• [ACTIVITY] Your answer must be the full listing, word for word, with no images in it.

----- EXTRACTED INFORMATION -----

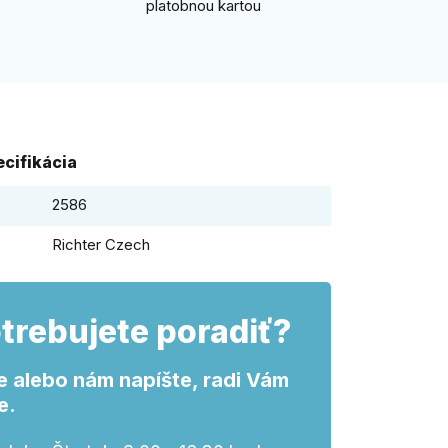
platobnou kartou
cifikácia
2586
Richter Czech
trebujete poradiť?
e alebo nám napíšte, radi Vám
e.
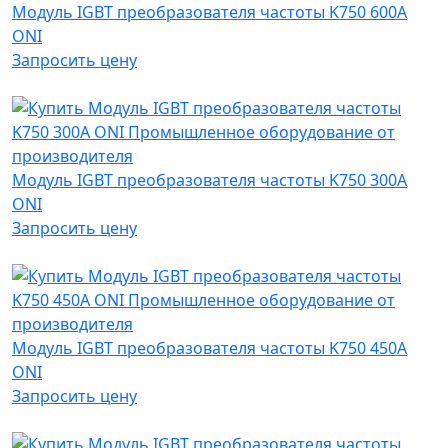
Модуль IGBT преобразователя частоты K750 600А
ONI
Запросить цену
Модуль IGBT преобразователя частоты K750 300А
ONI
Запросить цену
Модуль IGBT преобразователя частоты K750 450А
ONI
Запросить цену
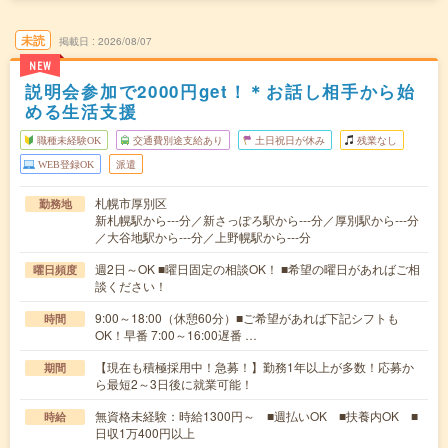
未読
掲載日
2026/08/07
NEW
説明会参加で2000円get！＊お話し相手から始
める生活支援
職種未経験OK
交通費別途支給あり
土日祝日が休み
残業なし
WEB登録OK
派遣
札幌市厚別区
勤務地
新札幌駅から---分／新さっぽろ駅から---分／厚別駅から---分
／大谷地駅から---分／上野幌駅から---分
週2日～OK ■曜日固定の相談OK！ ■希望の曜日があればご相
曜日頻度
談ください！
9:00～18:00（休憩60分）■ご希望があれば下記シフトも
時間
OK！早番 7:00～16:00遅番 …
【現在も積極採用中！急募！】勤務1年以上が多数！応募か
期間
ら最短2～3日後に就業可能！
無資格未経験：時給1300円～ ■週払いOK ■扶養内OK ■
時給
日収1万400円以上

-----

• [TASK SOLUTION]
platobnou kartou
cifikácia
2586
Richter Czech
trebujete poradiť?
e alebo nám napíšte, radi Vám
e.
Модуль IGBT преобразователя частоты K750 600А
ONI
Запросить цену
Модуль IGBT преобразователя частоты K750 300А
ONI
Запросить цену
Модуль IGBT преобразователя частоты K750 450А
ONI
Запросить цену
未読
掲載日
2026/08/07
NEW
説明会参加で2000円get！＊お話し相手から始
める生活支援
職種未経験OK
交通費別途支給あり
土日祝日が休み
残業なし
WEB登録OK
派遣
札幌市厚別区
勤務地
新札幌駅から---分／新さっぽろ駅から---分／厚別駅から---分
／大谷地駅から---分／上野幌駅から---分
週2日～OK ■曜日固定の相談OK！ ■希望の曜日があればご相
曜日頻度
談ください！
9:00～18:00（休憩60分）■ご希望があれば下記シフトも
時間
OK！早番 7:00～16:00遅番 …
【現在も積極採用中！急募！】勤務1年以上が多数！応募か
期間
ら最短2～3日後に就業可能！
無資格未経験：時給1300円～ ■週払いOK ■扶養内OK ■
時給
日収1万400円以上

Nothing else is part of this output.